No Intel or AMD x86 manuals ever guarantee atomicity of anything wider than 64 bits (except for lock cmpxchg16b
), so this talk of SSE vector loads/stores being atomic on some CPUs isn't something that you can reliably take advantage of or detect when it's supported. (Although on some hardware (like probably Intel Haswell/Skylake, at least single-socket) even 32-byte YMM loads/stores will be atomic if they don't cross a cache-line boundary.)
See Why is integer assignment on a naturally aligned variable atomic? for the rules. Violate any of them and you can see tearing on some CPUs.
But for guaranteed non-atomicity on all SMP systems, crossing a 64B boundary will always work (technically you should check CPUID to find out the cache-line size, in case it's larger, but 64B has been standard since the last 32B cache-line systems (Pentium III)).
Super-guaranteed to definitely always work (except on a CPU design that's fundamentally different from current ones): split a 1GiB boundary, because that's the largest hugepage size. (Even 4k splits within a 2MB hugepage count as a page-split and need two TLB checks to find out that they are both in the same hugepage, with the associated performance penalties on current hardware.

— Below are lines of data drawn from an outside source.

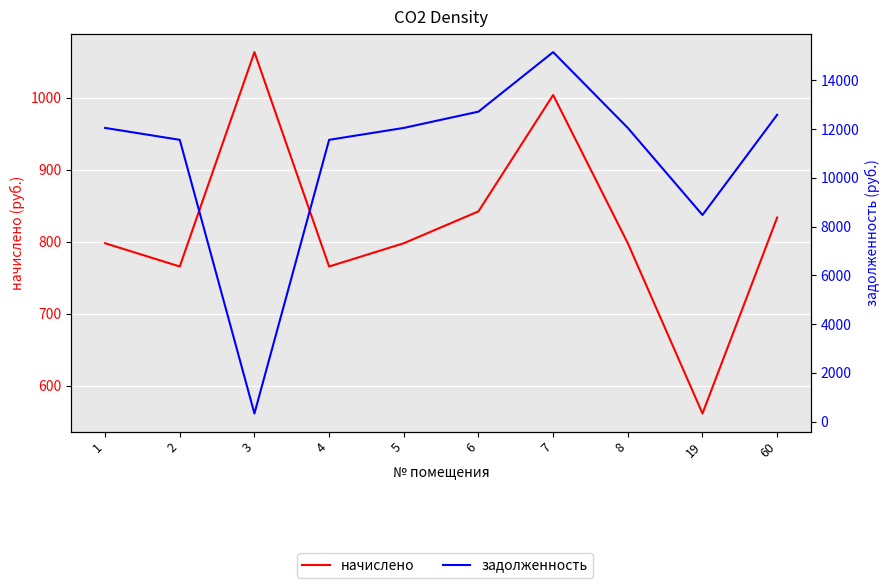

What is the spread (max minus min) of values at 5?

11246.2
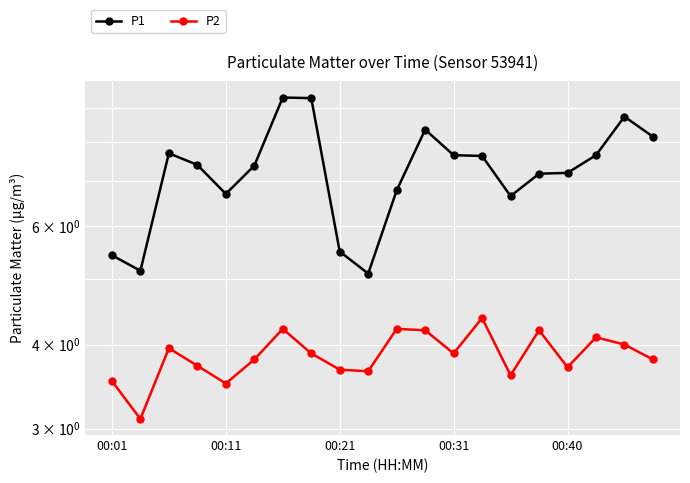

At how many categories does at least one series exceed 3?

20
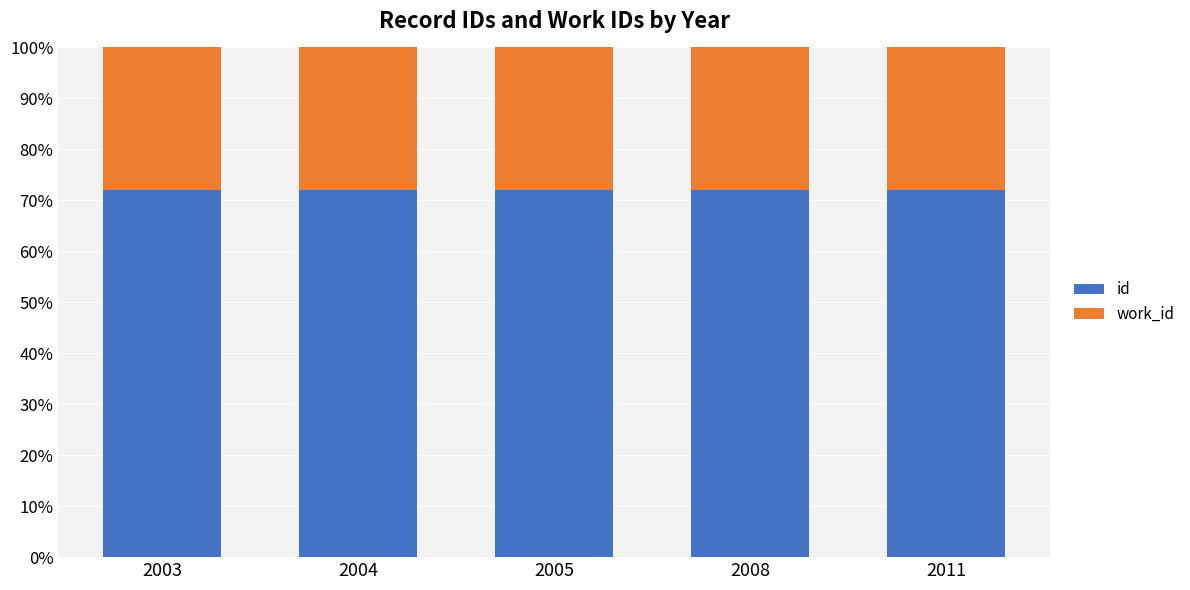

What is the total value across all series at 2003?

100.0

And of course any 4k split is also a cache-line split).
The one exception to all of this is uniprocessor machines, because a context-switch can't happen in the middle of an instruction. A mov
store or load either happens before an interrupt or it doesn't. (Uniprocessor makes even a read-modify-write like add [mem], 1
atomic with respect to other threads, although it's not with respect to DMA or MMIO observers. See supercat's answer on Can num++ be atomic for 'int num'?)